I've been asked to show that:
$n(n+1)(2n+1) \equiv 0 \pmod 6$
I found in a previous question that:
$n(n+1)$ was divisible by $2$ and resulted in an even number e.g
$n(n+1) \equiv 0 \pmod 2$
so I figured I needed to find:
$(2n+1) \equiv 0 \pmod 3$ in order to complete
$n(n+1)(2n+1) \equiv 0 \pmod 6$
but I am unsure on how to find $(2n+1) \equiv 0 \pmod 3$
Is this the right way to find the mod 6 and if so could you tell me how I could find
$(2n+1) \equiv 0 \pmod 3?$
A rather unconventional way to solve this is by using the identity $$\sum^n_{k=0}k^2=\frac{n(n+1)(2n+1)}{6}$$ Since $\dfrac{n(n+1)(2n+1)}{6}$ is a sum of integers, it must be an integer as well.
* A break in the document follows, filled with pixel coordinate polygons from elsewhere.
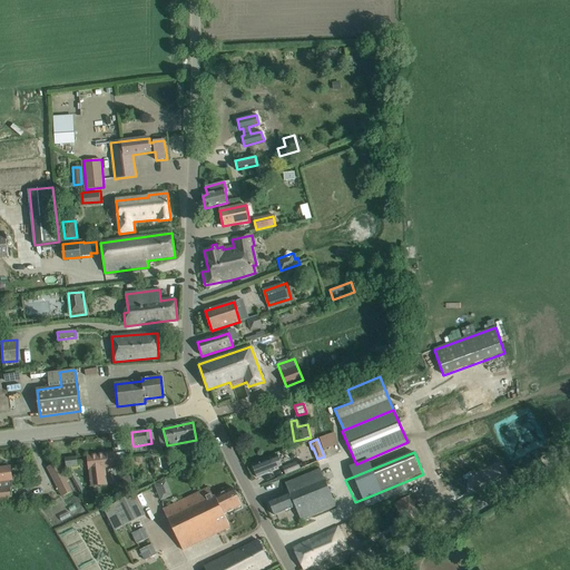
[(87,457),(89,468),(90,480),(104,478),(102,469),(115,468),(114,453),(87,457)]
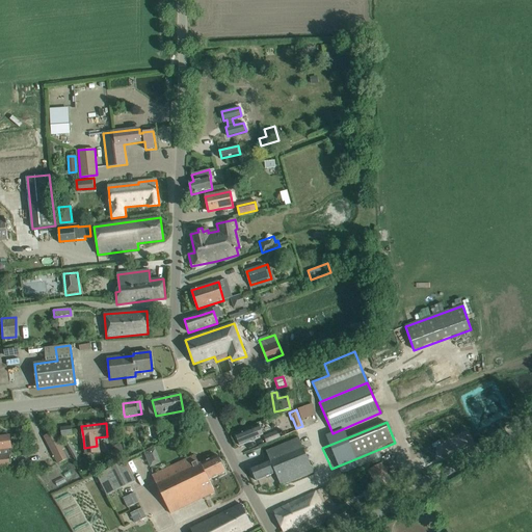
[(240,446),(249,443),(257,440),(256,437),(263,435),(259,425),(235,435),(240,446)]
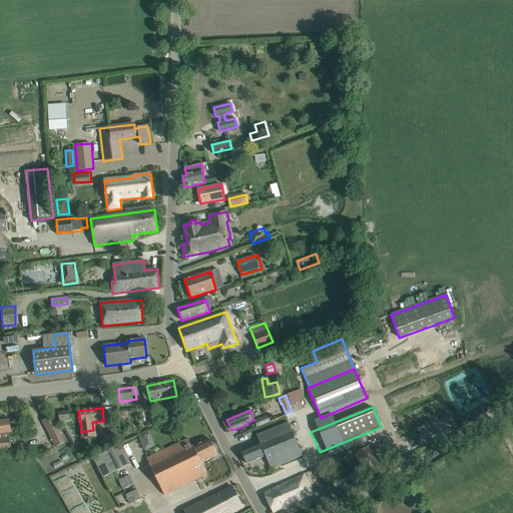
[(59,420),(70,419),(69,412),(58,413),(59,420)]
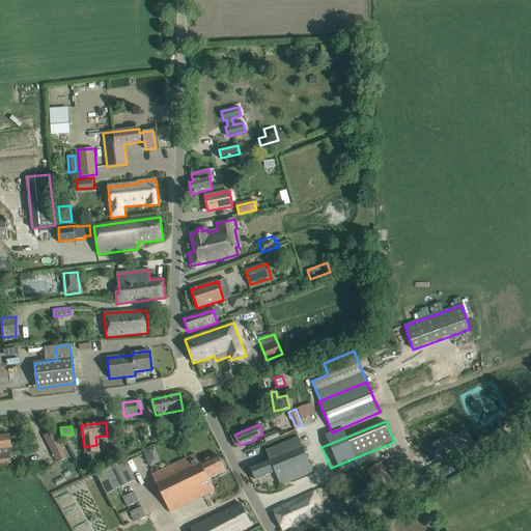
[(63,448),(54,429),(44,435),(58,463),(66,458),(61,449),(63,448)]
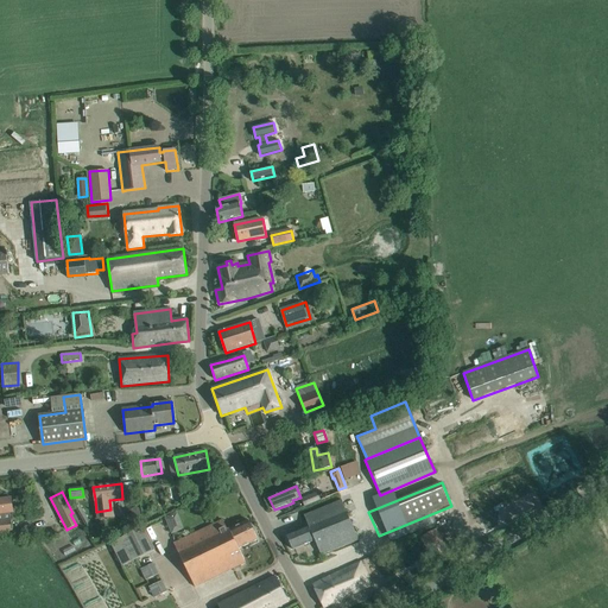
[(317,493),(302,499),(304,506),(321,500),(317,493)]
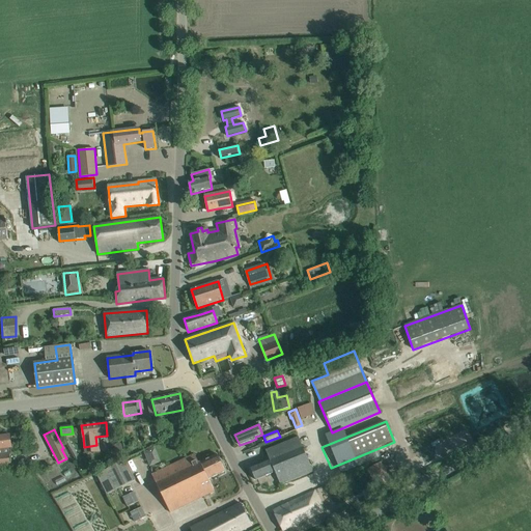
[(0,436),(0,466),(11,465),(9,448),(11,448),(9,435),(0,436)]
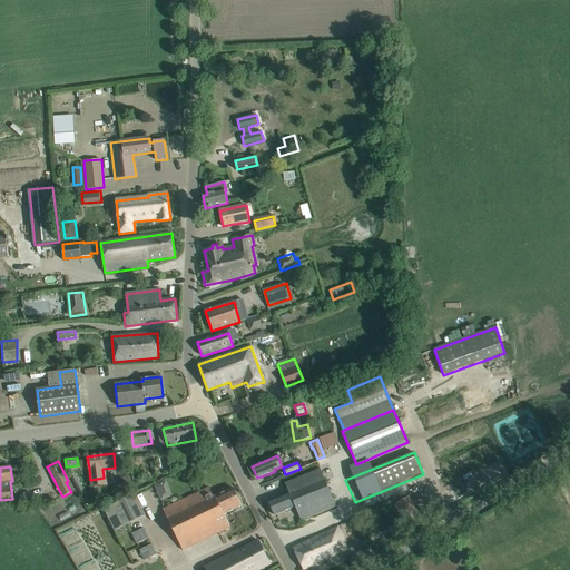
[(301,521),(312,517),(335,507),(320,469),(285,483),(290,493),(268,501),(275,516),(295,508),(301,521)]
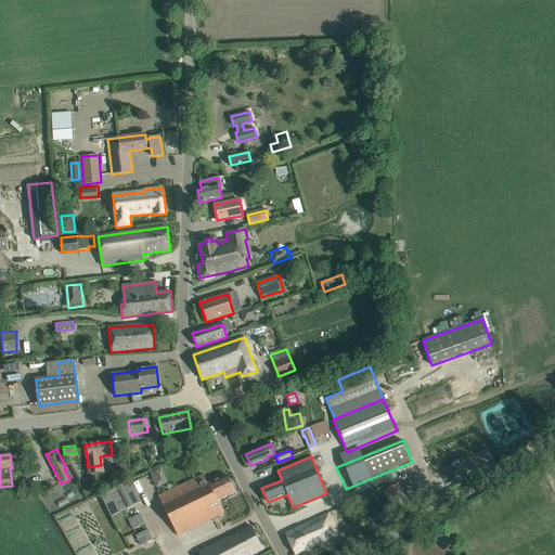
[(129,477),(124,464),(116,467),(120,480),(129,477)]
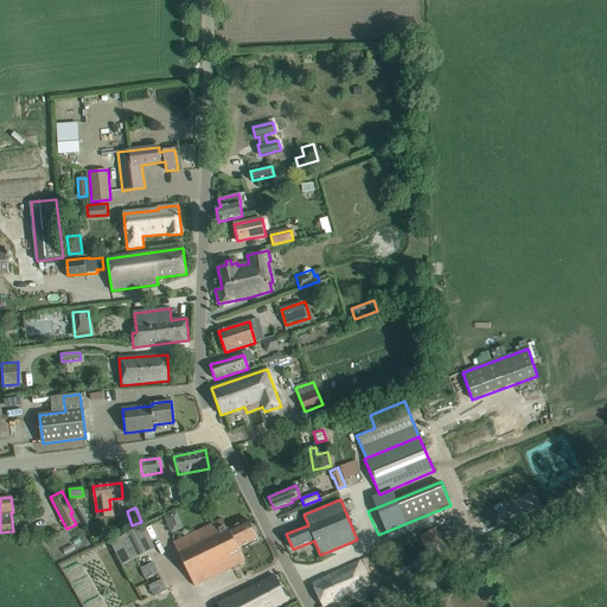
[(171,532),(183,528),(176,512),(164,517),(171,532)]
Therefore $n(n+1)(2n+1)$ is divisible by $6$.
${\rm mod}\ 6\!:\ f(n) = n(n\!+\!1)(2n\!+\!1)\,$ is constant by $\,f(n)-f(n\!-\!1) = 6n^2\equiv 0,\,$ so $\,f(n)\equiv f(0)\equiv 0$.
Remark $\ $ Summing the above difference, using telescopy, we obtain $\,f(n) = 6\sum_{k=1}^n k^2\equiv 0$
The numbers $2n$, $2n+1$, and $2n+2$ are three consecutive numbers, so one of them is divisible by $3$. If $2n+1$ is not, then one of $2n$ or $2n+2$ is. But if $2n$ is divisible by $3$, so is $n$. And if $2n+2$ is divisible by $3$, so is $n+1$. Thus one of $n$, $2n+1$, and $n+1$ is divisible by $3$.
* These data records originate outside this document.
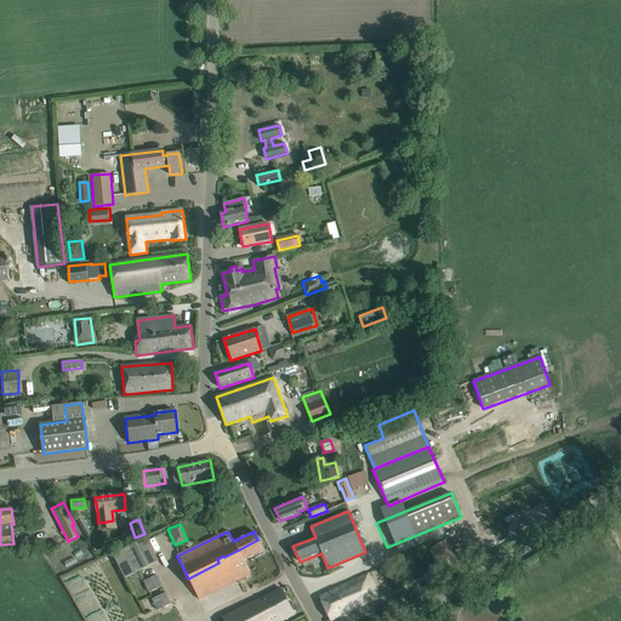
[(263,552),(257,540),(239,550),(224,557),(223,556),(217,559),(218,563),(188,579),(199,599),(240,580),(251,575),(244,560),(263,552)]
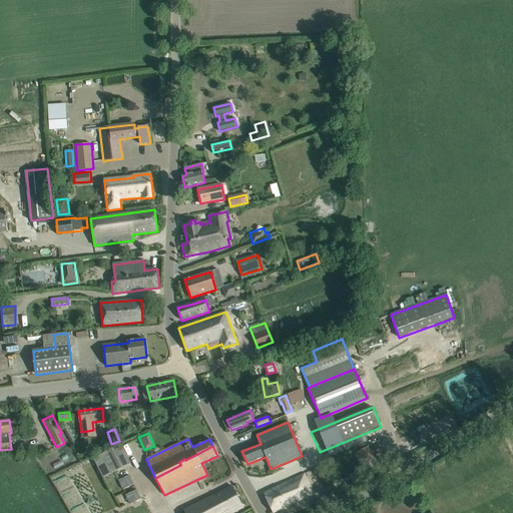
[(130,464),(121,447),(95,460),(104,478),(130,464)]
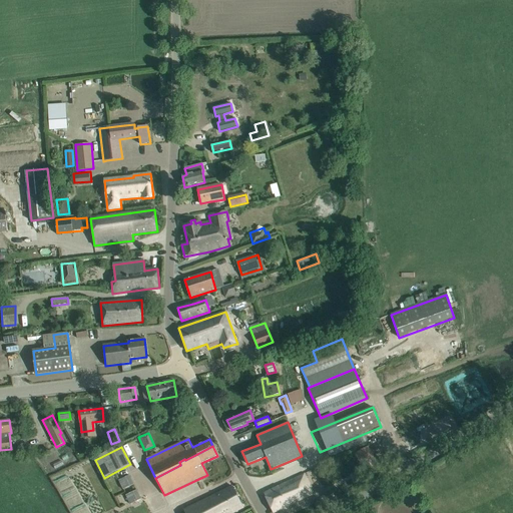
[(365,449),(361,451),(370,469),(371,469),(377,465),(378,465),(368,447),(365,449)]
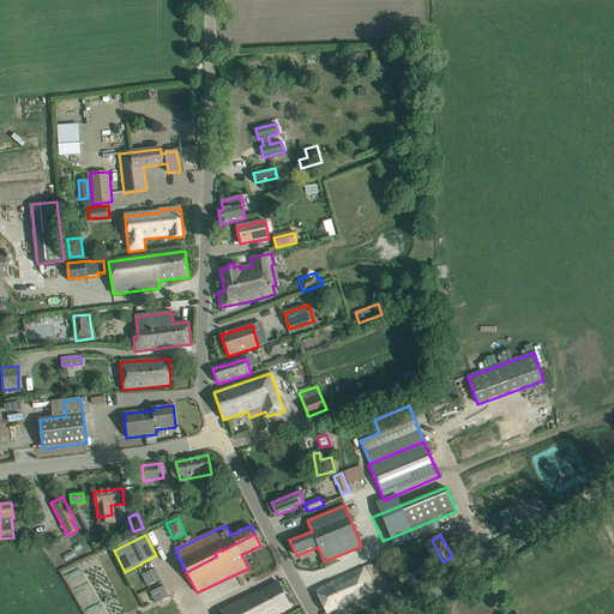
[(317,591),(327,613),(373,593),(369,585),(372,584),(365,567),(317,591)]
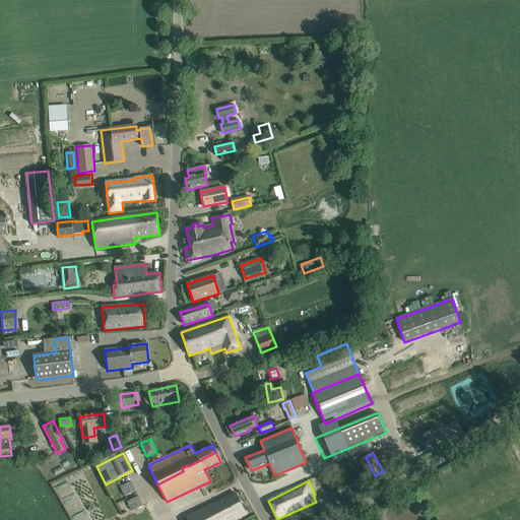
[(136,492),(132,482),(121,488),(125,497),(136,492)]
$$n(n+1)(2n+1)=n(n+1)(2n-2+3)=2\underbrace{(n-1)n(n+1)}_{3\text{ consecutive integers}}+3\underbrace{n(n+1)}_{2\text{ consecutive integers}}$$
Reference :
It is not necessary to have $\displaystyle 2n+1\equiv0\pmod3\iff2n\equiv-1\equiv2$
$\displaystyle\iff n\equiv1\pmod3$ as $(2,3)=1$
As for $\displaystyle n\not\equiv1,n\equiv0$ or $-1\pmod3$
In either case, $\displaystyle3|n(n+1)\implies 3|n(n+1)(2n+1)$
Alternatively, for any integer $\displaystyle n, n\equiv-1,0$ or $1\pmod3$
For the first two cases, $\displaystyle3|n(n+1)\implies 3|n(n+1)(2n+1)$
If $n\equiv1\pmod3,2n+1\equiv0$